I get most of my stuff from Digitrains in Lincoln, I'm sure you've already discovered them, they give a great service.


----------



## DonR (Oct 18, 2012)

Yes, as Cycleops reminded, some contemporary US freight cars are quite long,
even exceeding 50 feet, and that includes such as hi cube box cars, flat cars, 
car haulers, and well cars for intermodal.

The longer you can make your spurs the better your operations will be.

On the other hand, if you have a 'dated' layout, such as my 50s/60s
era, the cars were mostly of the shorter lengths. I don't have any of
the contemporary cars.

I note that you mention controlling your turnouts with DCC. My layout has
been DCC from the outset, but I continue the traditional panel turnout
pushbutton controls. Consider; you are using your controller as you work a continuously
running train, and perhaps a switcher working the spurs. Will it not be
an awful lot of controller button pushing to throw your turnouts (points)
in addition to the loco movement controls? Now, if you plan to go into
full computer control of your layout DCC turnout control would be
mandatory. A second controller used mainly for turnout control would
be an advantage also.

Don


----------



## dsertdog56 (Oct 26, 2014)

Nice...something about this layout looks vaguely familiar...


----------



## Catweasel (Nov 17, 2015)

The layout plan is from Shortliner,who you may of heard of. As regards control, I mentioned MegaPoint control earlier. By combining a DCC module with a Controller, the amount of wiring is cut down dramatically. Also, with the NCE,and possibly others, it can be set up in such a way that button pushing is minimal. Just plan your route, select accordingly and away you go. Simple. A conventional panel isn't needed. I'll be fitting switch stands to show which way the switches are set.


----------



## DonR (Oct 18, 2012)

The ability to preprogram a route through turnouts using DCC is interesting.

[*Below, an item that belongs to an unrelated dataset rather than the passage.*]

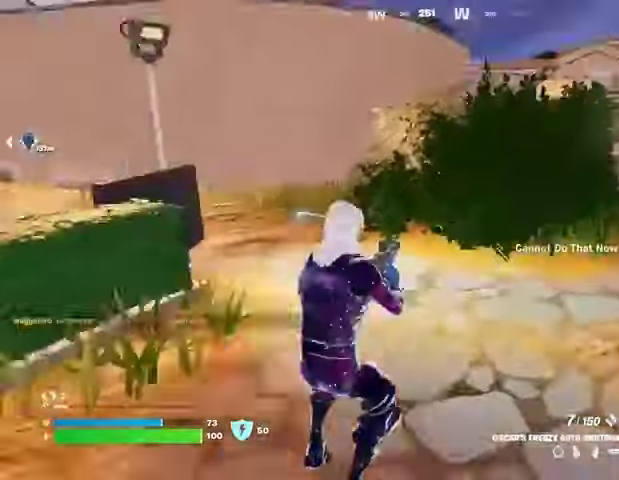
{"buttons": [], "left_stick": "up-left", "right_stick": "center", "events": [[33, "left_stick", "up"], [67, "right_stick", "center"], [133, "CROSS", "down"], [167, "SQUARE", "down"], [167, "left_stick", "up-left"], [200, "CROSS", "up"], [233, "SQUARE", "up"]]}
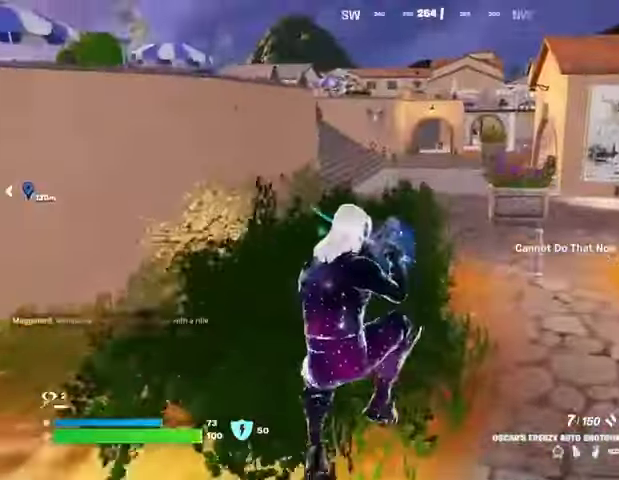
{"buttons": [], "left_stick": "up", "right_stick": "center", "events": [[167, "right_stick", "left"], [200, "left_stick", "up"], [367, "right_stick", "center"]]}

I do it the down and dirty way: Diode Matrix current routing to the
various turnouts in my yards. I push one button in a panel yard track and
all turnouts in the route are set. Just the buttons and a few diodes make
it work using a Capacitor discharge unit for power. 

Don


----------



## Cycleops (Dec 6, 2014)

He could try the Singlet decoder from Tam Valley Depot http://tamvalleydepot.com/ they come with push button led fascia mount and you can also control them from your PowerCab. Digitrains can supply.


----------



## Catweasel (Nov 17, 2015)

Ref. Cycleops comments about the length of the spurs, I had a good look at things and played around with the wagons I have. As a result,I've lifted what track I had down and moved it about 15" to the left. It should ive me a bit more room now.


----------



## Mr.Buchholz (Dec 30, 2011)

:ttiwwop:

We want progress pictures! 

-J.


----------